How much debt will I have to take on to pay for California Miramar University, and how easily will I pay it off? Keep scrolling down the page for answers.
At California Miramar University, 57.0% of incoming students take out a loan to help defray freshman year costs, averaging $5,787 a piece. This amount includes both private and federally-funded student loans.
The average federal loan is $5,787, which is 105.2% of the first-year borrowing cap of $5,500* for the typical first-year dependent student.
Unlike the data shown for freshmen, average undergraduate student loan amounts do not include private loans. In addition to unreported parent loans, this can increase the average amount borrowed significantly.
29.0% of all undergraduate students (including freshmen) at California Miramar University utilize federal student loans to help pay for their college education, averaging $5,799 per year. This amount is 0.2% higher than the $5,787 amount borrowed by freshmen. The fact that returning students borrow more than freshmen could indicate that the school front-loads financial aid packages, offering more aid to new students while expecting returning students to take on larger loans to continue their education.
Borrowing the average amount will result in loans of $11,598 after two years and $23,196 after four.
These numbers are based on borrowing the same amount each year and do not include any loans where the parent is the borrower, even though Parent PLUS loans are frequently included in financial aid packages.

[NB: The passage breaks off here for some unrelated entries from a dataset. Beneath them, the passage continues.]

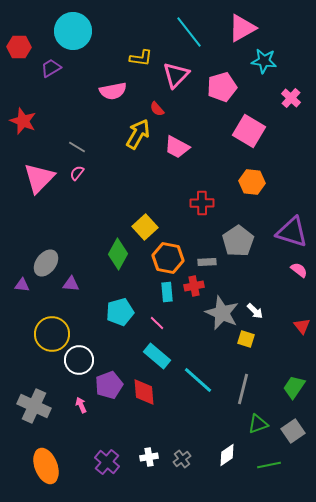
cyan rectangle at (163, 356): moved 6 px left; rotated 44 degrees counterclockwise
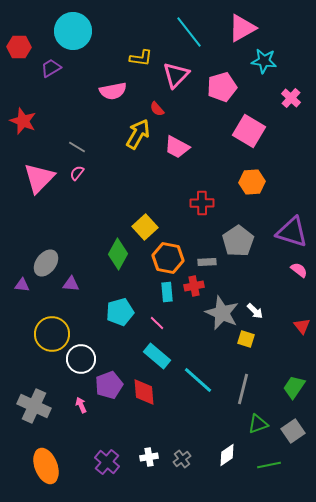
orange hexagon at (252, 182): rotated 10 degrees counterclockwise
white circle at (79, 360): moved 2 px right, 1 px up
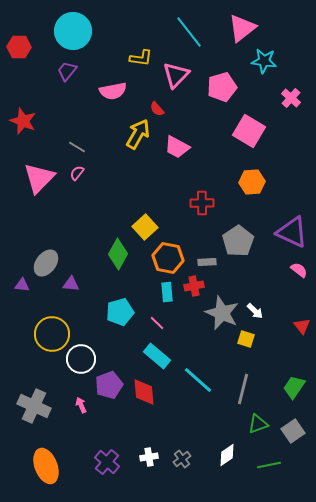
pink triangle at (242, 28): rotated 8 degrees counterclockwise
purple trapezoid at (51, 68): moved 16 px right, 3 px down; rotated 20 degrees counterclockwise
purple triangle at (292, 232): rotated 8 degrees clockwise
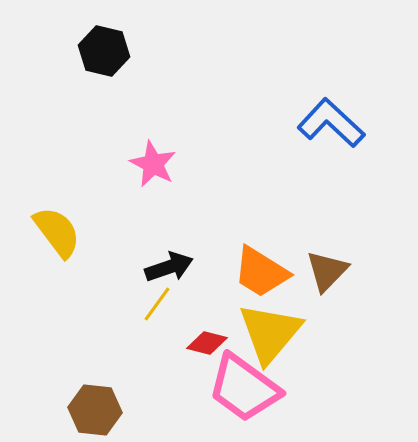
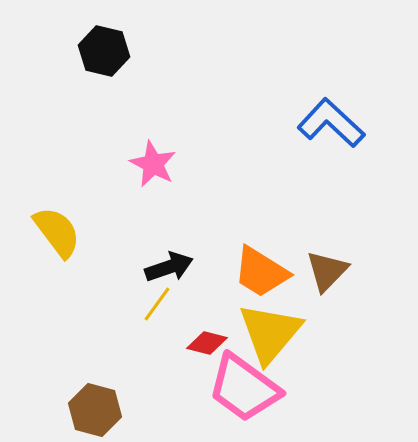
brown hexagon: rotated 9 degrees clockwise
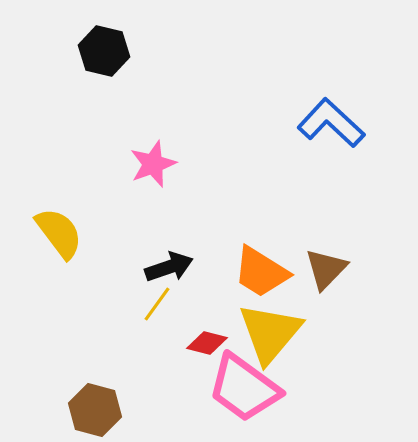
pink star: rotated 24 degrees clockwise
yellow semicircle: moved 2 px right, 1 px down
brown triangle: moved 1 px left, 2 px up
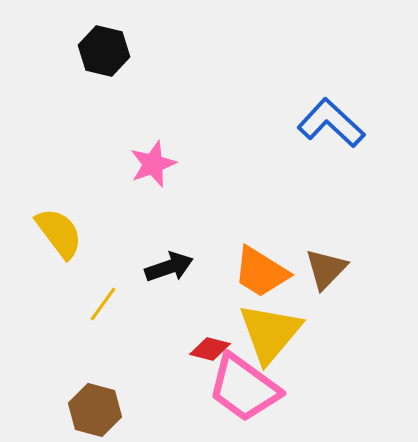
yellow line: moved 54 px left
red diamond: moved 3 px right, 6 px down
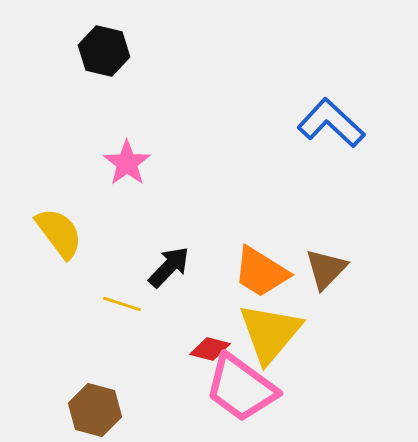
pink star: moved 26 px left, 1 px up; rotated 15 degrees counterclockwise
black arrow: rotated 27 degrees counterclockwise
yellow line: moved 19 px right; rotated 72 degrees clockwise
pink trapezoid: moved 3 px left
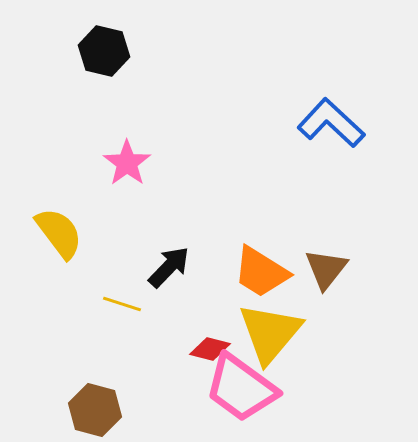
brown triangle: rotated 6 degrees counterclockwise
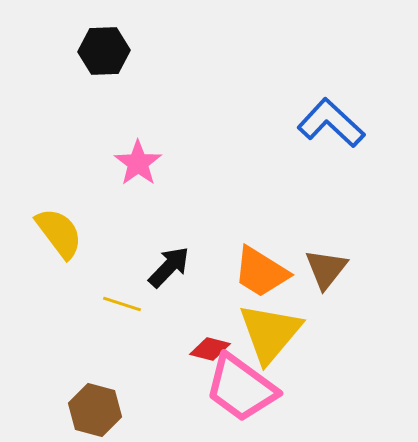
black hexagon: rotated 15 degrees counterclockwise
pink star: moved 11 px right
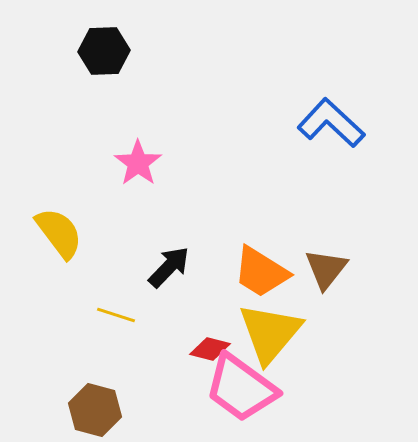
yellow line: moved 6 px left, 11 px down
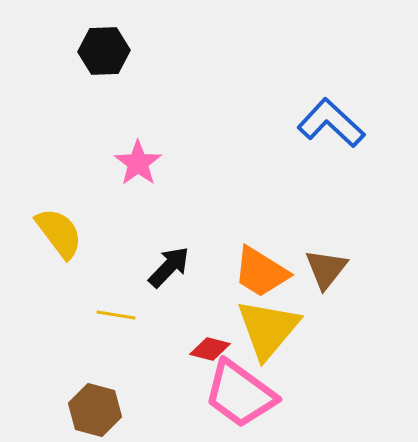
yellow line: rotated 9 degrees counterclockwise
yellow triangle: moved 2 px left, 4 px up
pink trapezoid: moved 1 px left, 6 px down
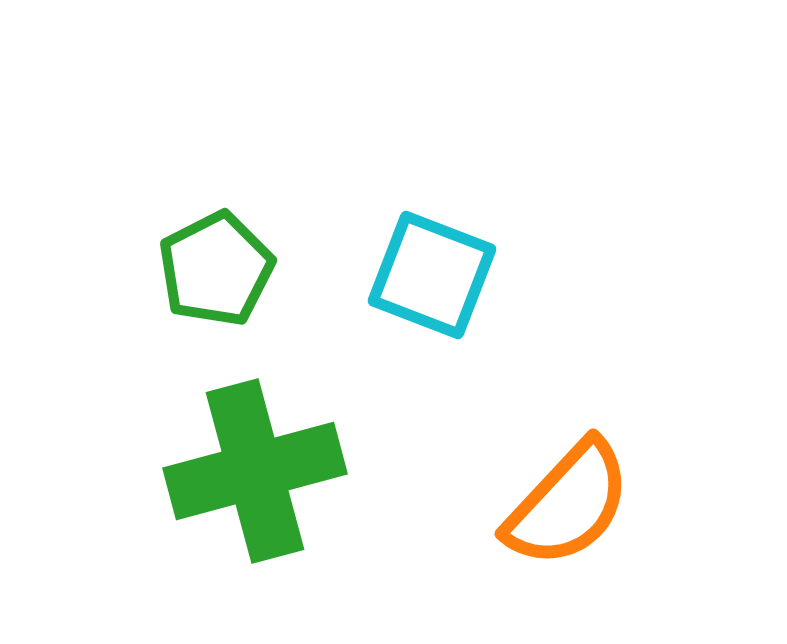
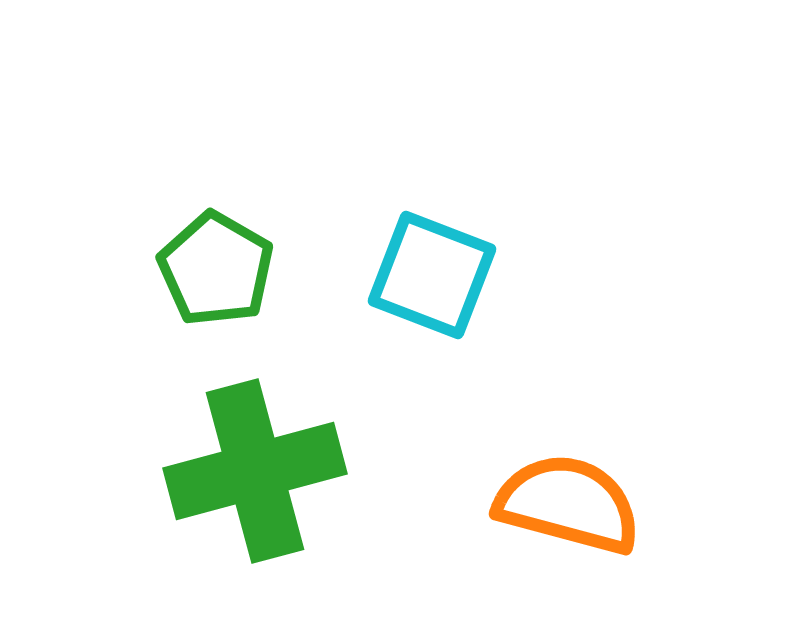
green pentagon: rotated 15 degrees counterclockwise
orange semicircle: rotated 118 degrees counterclockwise
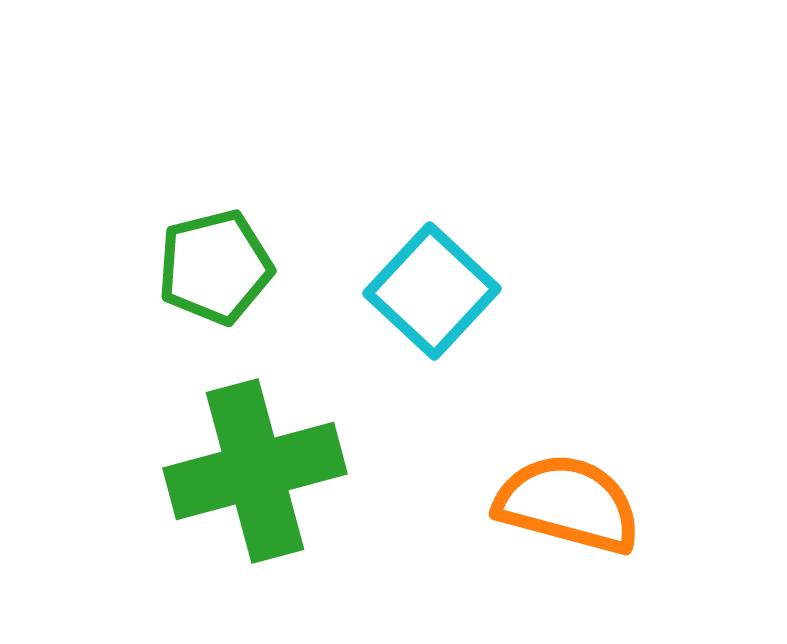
green pentagon: moved 1 px left, 2 px up; rotated 28 degrees clockwise
cyan square: moved 16 px down; rotated 22 degrees clockwise
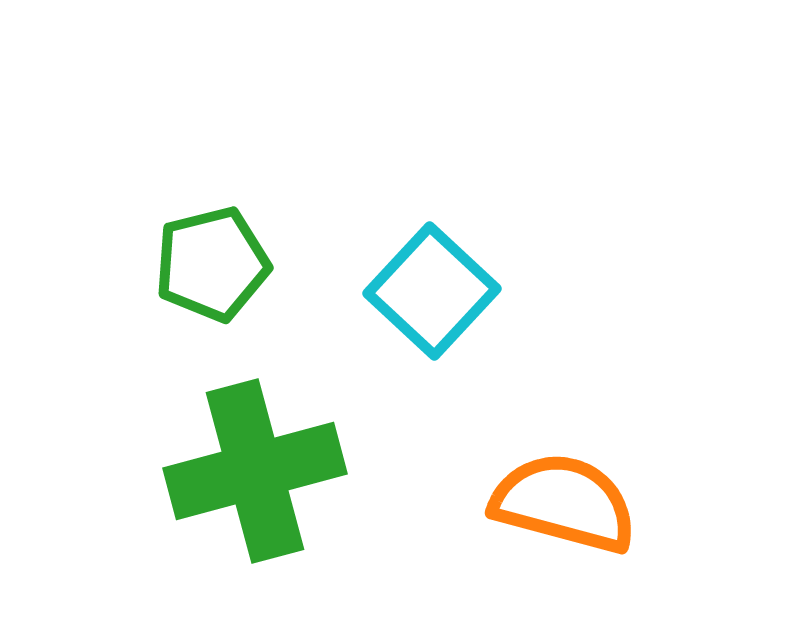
green pentagon: moved 3 px left, 3 px up
orange semicircle: moved 4 px left, 1 px up
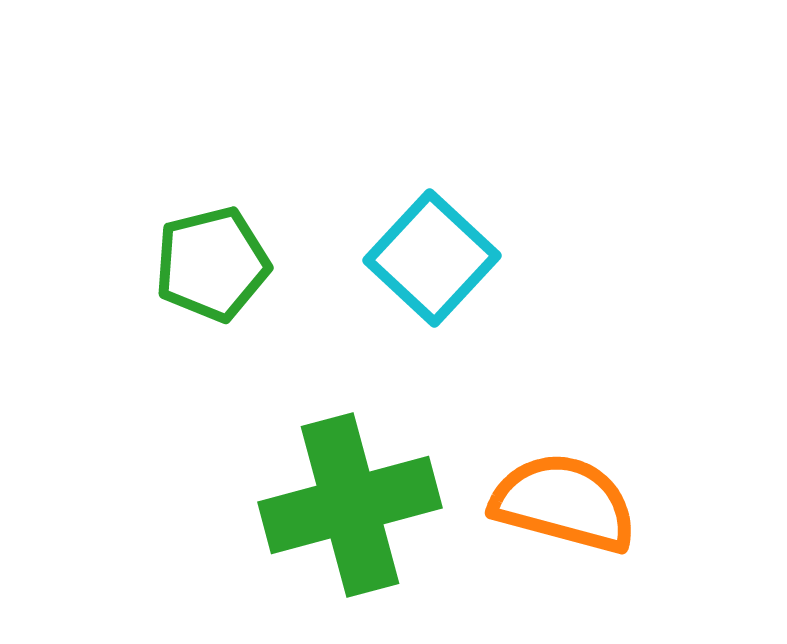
cyan square: moved 33 px up
green cross: moved 95 px right, 34 px down
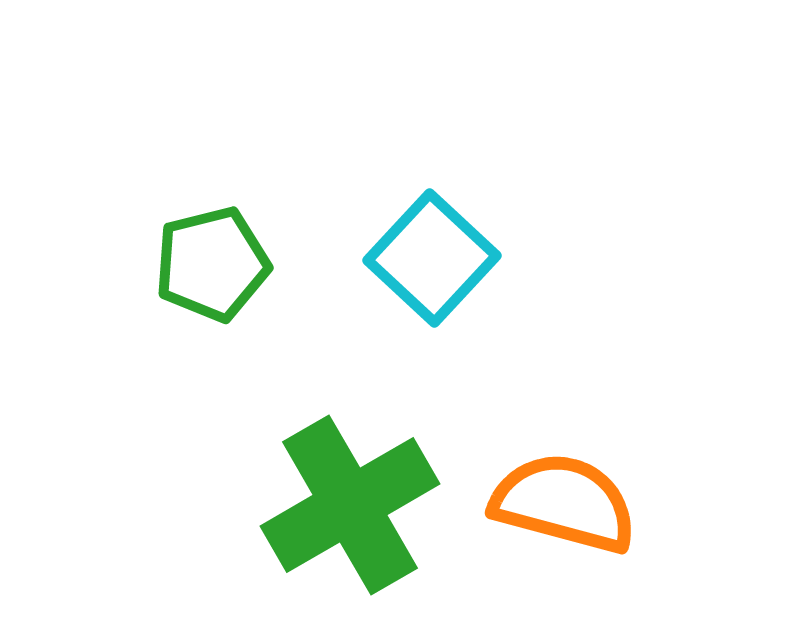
green cross: rotated 15 degrees counterclockwise
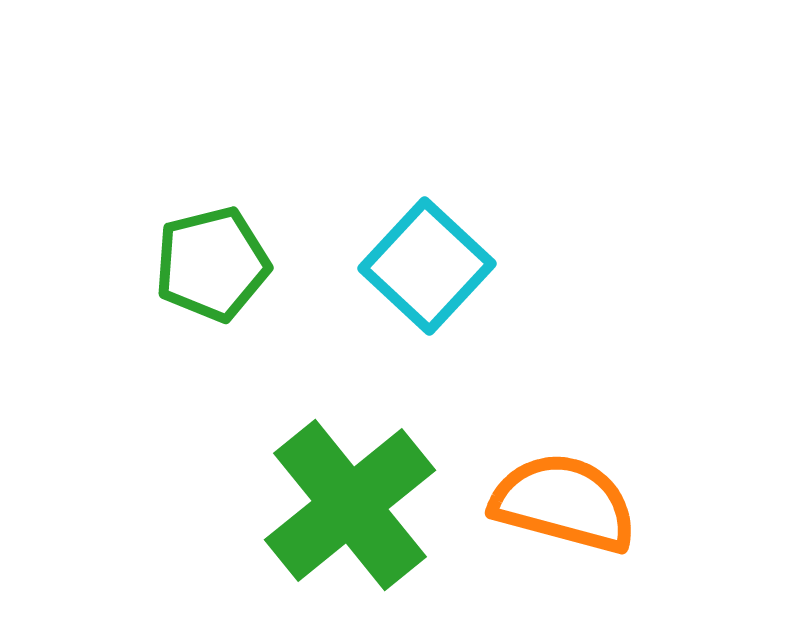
cyan square: moved 5 px left, 8 px down
green cross: rotated 9 degrees counterclockwise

Were you surprised by how much you are projected to owe by the time you graduate? Remember this is an average: some students will borrow more than this.
Is the debt worth it? Research return on investment.
We were planning to provide you with the loan default rate at California Miramar University and compare it to the national average of 9.3%, but unfortunately, that information is not available to us.
Declaring bankruptcy does not remove student loan debt owed to the Federal government. They can garnish part of your income if you do not pay back your loans.
What's the difference? Unsubsidized student loans accrue interest each month, even while you are in college. Unless you pay that interest each month, what you owe after graduation might surprise you.